Hz. Habbâb demirci olup, kılıç yapardı. Peygamber efendimiz onun dükkânına gider, onunla görüşürdü. Bu görüşmelerinin netîcesinde Hz. Habbâb Müslüman olmuş, ebedî saâdet yolunu tutmuştu.
Müşriklerden hiç çekinmedi
Hz. Habbâb koruyucusuz olmasına rağmen, Müslüman olduğunu açıklamaktan çekinmemişti. Kureyşli müşrikler onun İslâma girdiğini duyunca, ona işkence ve eziyet etmeye başladılar.
Çıplak vücuduna demir gömlek giydirip, en sıcak günde, Ramdâ’da, vücudunun yağı eritilircesine, güneş altında tutulduğu da olurdu.
Güneşten kızgın hâle gelmiş, ya da ateşle kızdırılmış olan taşa, çıplak sırtı bastırıldığı hâlde, söyletmek istedikleri küfrü gerektiren sözleri, ona söyletemezlerdi! O büyük bir îmânla;
- Allah birdir, Muhammed aleyhisselâm O’nun Peygamberidir, diye haykırırdı.
Bunun üzerine müşrikler hırslarından deliye döner, daha fazla işkence yapmaya başlarlardı. Nitekim müşrikler, bir gün, onu yakalayıp soydular. Düz bir yerde yaktıkları ateşin içine, sırtüstü yatırdılar. İçlerinden birisi, ayağı ile onun göğsünün üzerine basıp, ateş sönünceye kadar, kendisini o hâlde tuttu.

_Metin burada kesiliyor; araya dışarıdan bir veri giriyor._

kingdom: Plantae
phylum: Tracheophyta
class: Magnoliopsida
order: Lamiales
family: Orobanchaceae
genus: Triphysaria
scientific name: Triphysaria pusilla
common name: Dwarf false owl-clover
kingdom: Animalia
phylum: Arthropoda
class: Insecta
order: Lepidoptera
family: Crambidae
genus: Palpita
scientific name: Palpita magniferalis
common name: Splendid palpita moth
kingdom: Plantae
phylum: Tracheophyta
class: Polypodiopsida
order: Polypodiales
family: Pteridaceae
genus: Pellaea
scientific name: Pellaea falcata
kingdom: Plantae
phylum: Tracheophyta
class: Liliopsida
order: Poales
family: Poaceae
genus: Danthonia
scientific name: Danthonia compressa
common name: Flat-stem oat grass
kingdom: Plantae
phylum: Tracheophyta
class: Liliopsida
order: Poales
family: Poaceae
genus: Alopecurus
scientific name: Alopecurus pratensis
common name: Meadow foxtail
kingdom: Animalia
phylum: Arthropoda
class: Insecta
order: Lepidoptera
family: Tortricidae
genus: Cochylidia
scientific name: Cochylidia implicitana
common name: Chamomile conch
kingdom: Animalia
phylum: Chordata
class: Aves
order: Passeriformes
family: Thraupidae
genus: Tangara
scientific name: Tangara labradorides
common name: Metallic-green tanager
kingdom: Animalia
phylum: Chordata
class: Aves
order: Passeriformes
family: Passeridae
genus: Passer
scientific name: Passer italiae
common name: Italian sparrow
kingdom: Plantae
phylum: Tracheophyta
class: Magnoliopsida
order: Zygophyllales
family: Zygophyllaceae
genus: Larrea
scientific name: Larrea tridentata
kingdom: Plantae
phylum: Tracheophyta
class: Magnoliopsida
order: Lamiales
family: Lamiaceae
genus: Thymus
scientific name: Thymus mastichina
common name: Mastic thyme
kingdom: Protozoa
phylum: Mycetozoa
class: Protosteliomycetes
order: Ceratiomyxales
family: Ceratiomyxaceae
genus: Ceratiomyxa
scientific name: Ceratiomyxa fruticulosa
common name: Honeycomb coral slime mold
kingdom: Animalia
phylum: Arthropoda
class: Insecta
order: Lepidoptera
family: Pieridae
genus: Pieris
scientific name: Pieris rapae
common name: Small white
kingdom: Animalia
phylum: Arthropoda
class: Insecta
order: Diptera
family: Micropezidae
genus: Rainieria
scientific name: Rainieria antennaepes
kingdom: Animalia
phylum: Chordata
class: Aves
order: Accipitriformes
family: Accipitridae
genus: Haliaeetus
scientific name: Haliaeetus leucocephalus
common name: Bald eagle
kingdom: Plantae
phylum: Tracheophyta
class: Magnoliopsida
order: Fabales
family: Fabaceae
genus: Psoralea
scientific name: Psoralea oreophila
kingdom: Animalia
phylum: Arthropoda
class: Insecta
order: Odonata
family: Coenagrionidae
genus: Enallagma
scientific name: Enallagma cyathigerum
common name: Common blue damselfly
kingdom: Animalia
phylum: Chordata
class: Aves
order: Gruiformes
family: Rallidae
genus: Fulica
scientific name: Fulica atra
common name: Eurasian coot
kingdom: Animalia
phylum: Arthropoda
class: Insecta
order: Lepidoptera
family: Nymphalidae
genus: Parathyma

Yıllar geçtiği hâlde bile, Habbâb’ın sırtındaki yanıkların izleri, alacaları kaybolmadı!
Hz. Ömer, Halîfeliği sırasında, Habbâb’a, müşriklerden çektiği işkenceyi sormuştu. Habbâb dedi ki:
- Ey mü’minlerin emîri! Bak sırtıma!
Hz. Ömer, onun sırtına bakınca buyurdu ki:
- Doğrusu ben, insan sırtının bugünkü gibisini hiç görmemiştim!
Bunun üzerine, Habbâb dedi ki:
- Benim için bir ateş yakmışlardı da, ben, onun üzerine sürüklenip atılmıştım. O ateşi, ancak benim sırt etimin yağı söndürmüştü!
Zâlim müşrik kadın Ümmü Enmâr, himâyesinde olan Hz. Habbâb’ın Müslüman olduğunu öğrenince, şaşkına dönmüştü. Ona göre olacak bir şey değildi. Şirk ve küfür kirleriyle, kalbi simsiyah olmuş, basireti körelmiş bu zavallı, Habbâb’ın kalbindeki îmân nûrunu nereden görebilecekti? Gözleri bakıyor, ama hakîkati göremiyordu.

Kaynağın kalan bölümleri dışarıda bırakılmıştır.